Launched by Lien Foundation, a Singapore-based philanthropic organisation, Hack Care is a catalogue of DIY hacks to help people living with dementia and their caregivers. “As part of our unique brand of ‘radical philanthropy’ we pioneer and propagate solutions that attempt to tackle the root of problems in eldercare and early childhood development in Singapore,” reads part of Lien Foundation’s profile. The foundation put together a team consisting of Lekker Architects and Lanzavecchia + Wai Design Studio, who combined design thinking and scientific research to provide a person-centred care plan.
Lekker Architects’ Ong Ker-Shing drew from her personal experiences, having witnessed her father’s fight with dementia for over a decade.

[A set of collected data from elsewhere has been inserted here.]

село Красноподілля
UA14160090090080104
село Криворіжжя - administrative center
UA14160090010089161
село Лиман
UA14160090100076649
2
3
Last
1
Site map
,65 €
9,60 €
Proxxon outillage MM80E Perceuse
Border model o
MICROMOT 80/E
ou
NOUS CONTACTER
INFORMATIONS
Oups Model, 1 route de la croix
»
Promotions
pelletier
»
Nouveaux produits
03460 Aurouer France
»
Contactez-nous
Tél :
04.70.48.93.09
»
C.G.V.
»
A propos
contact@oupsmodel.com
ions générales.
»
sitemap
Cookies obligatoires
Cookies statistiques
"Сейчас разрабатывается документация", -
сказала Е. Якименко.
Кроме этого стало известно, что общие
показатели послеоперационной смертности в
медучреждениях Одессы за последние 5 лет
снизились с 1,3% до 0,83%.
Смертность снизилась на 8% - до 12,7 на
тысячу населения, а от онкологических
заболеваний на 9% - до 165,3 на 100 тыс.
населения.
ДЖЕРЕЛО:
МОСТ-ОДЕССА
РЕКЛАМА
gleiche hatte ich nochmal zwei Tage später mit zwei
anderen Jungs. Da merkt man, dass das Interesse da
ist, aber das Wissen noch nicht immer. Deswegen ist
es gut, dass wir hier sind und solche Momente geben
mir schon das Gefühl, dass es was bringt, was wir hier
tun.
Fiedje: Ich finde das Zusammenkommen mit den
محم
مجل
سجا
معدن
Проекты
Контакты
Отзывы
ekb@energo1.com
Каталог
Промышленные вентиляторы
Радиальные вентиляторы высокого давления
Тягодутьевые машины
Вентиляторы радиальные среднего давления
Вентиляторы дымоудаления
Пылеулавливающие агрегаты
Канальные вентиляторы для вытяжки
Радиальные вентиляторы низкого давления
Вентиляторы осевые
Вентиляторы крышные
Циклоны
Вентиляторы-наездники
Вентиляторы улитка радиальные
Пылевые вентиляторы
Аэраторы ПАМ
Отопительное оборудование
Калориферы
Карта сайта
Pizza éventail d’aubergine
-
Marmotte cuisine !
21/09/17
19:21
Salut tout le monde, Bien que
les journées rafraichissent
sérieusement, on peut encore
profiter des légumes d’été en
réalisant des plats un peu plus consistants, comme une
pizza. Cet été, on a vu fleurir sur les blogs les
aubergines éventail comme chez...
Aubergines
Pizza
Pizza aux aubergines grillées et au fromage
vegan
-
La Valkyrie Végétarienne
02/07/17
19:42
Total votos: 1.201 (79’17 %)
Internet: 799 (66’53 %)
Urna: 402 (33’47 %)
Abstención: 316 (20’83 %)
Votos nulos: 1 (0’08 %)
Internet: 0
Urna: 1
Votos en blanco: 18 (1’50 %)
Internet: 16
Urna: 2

She says, “At home, we observed how my father was incredibly responsive to changes in his environment, and more importantly, that the manipulation of this environment was really in the hands of us, his family, and not so much in the hands of architects and designers. The experience of hacking living spaces is common for caregivers, and Hack Care features both practical insights, provocations and tips for non designers to think like designers.”
The publication resembles an IKEA catalogue, with over 50 simple tricks to make furniture more comfortable or approachable for patients living at home with dementia, and for their caregivers. Take for example the simple act of standing-to-sitting, and vice versa, which can be a real obstacle for many seniors. Minor adjustments – like a grab support or a more upright sitting height – can help to mitigate this transition. With this in mind, the popular POÄNG chair is hacked to fit modified handles and supports to make it easier for elderly users to sit down and stand up independently.